En el día a día, solemos practicar una especie de edición constante de nuestra propia historia. En las redes sociales mostramos solo la sonrisa, y en las conversaciones de oficina ocultamos nuestro cansancio o nuestra duda. Nos esforzamos por parecer una versión simplificada y lineal de nosotros mismos, creyendo que si ocultamos nuestras grietas, seremos más admirables. Pero la realidad es que la verdadera conexión con los demás y con nosotros mismos solo ocurre cuando nos permitimos ser multidimensionales, incluyendo nuestras inseguridades y nuestros errores en el retrato de quiénes somos.

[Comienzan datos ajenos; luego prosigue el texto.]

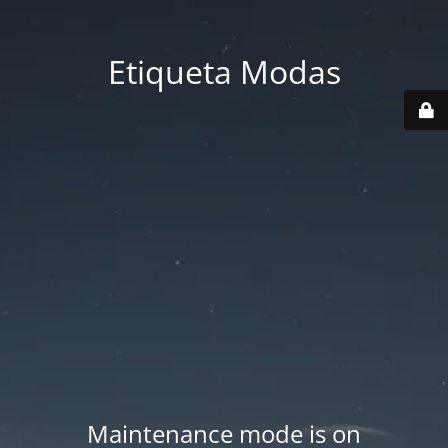
Etiqueta Modas
Maintenance mode is on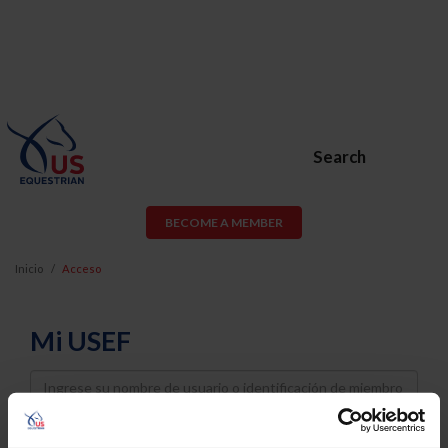
Search
BECOME A MEMBER
Inicio
Acceso
Mi USEF
Username
Password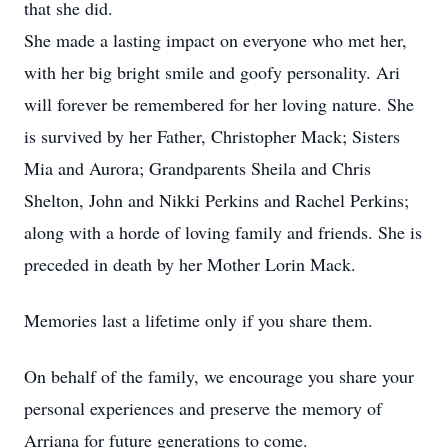
that she did.
She made a lasting impact on everyone who met her,
with her big bright smile and goofy personality. Ari
will forever be remembered for her loving nature. She
is survived by her Father, Christopher Mack; Sisters
Mia and Aurora; Grandparents Sheila and Chris
Shelton, John and Nikki Perkins and Rachel Perkins;
along with a horde of loving family and friends. She is
preceded in death by her Mother Lorin Mack.
Memories last a lifetime only if you share them.
On behalf of the family, we encourage you share your
personal experiences and preserve the memory of
Arriana for future generations to come.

Recuerdo una vez que intenté organizar una pequeña reunión para mis amigos y me sentía tan ansiosa por que todo fuera perfecto que terminé ocultando mi estrés y mi torpeza. Me esforzaba por parecer una anfitriona impecable, pero por dentro me sentía desconectada y vacía. Fue solo cuando finalmente solté un suspiro, admití que estaba abrumada y me reí de un pequeño accidente en la cocina, que la atmósfera cambió. Mis amigos no me juzgaron; al contrario, se sintieron más cómodos siendo ellos mismos. Ese día comprendí que mi vulnerabilidad no me restaba valor, sino que me hacía una persona completa y real ante sus ojos.
Como siempre les digo aquí en DuckyHeals, no tengan miedo de mirar hacia adentro y recoger cada pieza de su rompecabezas, incluso las que parecen no encajar. No intenten borrar los capítulos difíciles de su vida, porque son precisamente esos capítulos los que les dan profundidad y sabiduría. La grandeza no es un destino de perfección, es un estado de integridad.
Hoy te invito a que hagas una pequeña pausa y te preguntes: ¿qué parte de mí estoy intentando ignorar o esconder hoy? Intenta, con mucha ternura, darte permiso para integrar esa parte en tu corazón. Al dejar de excluirte, empezarás a descubrir la magnitud de tu verdadero ser.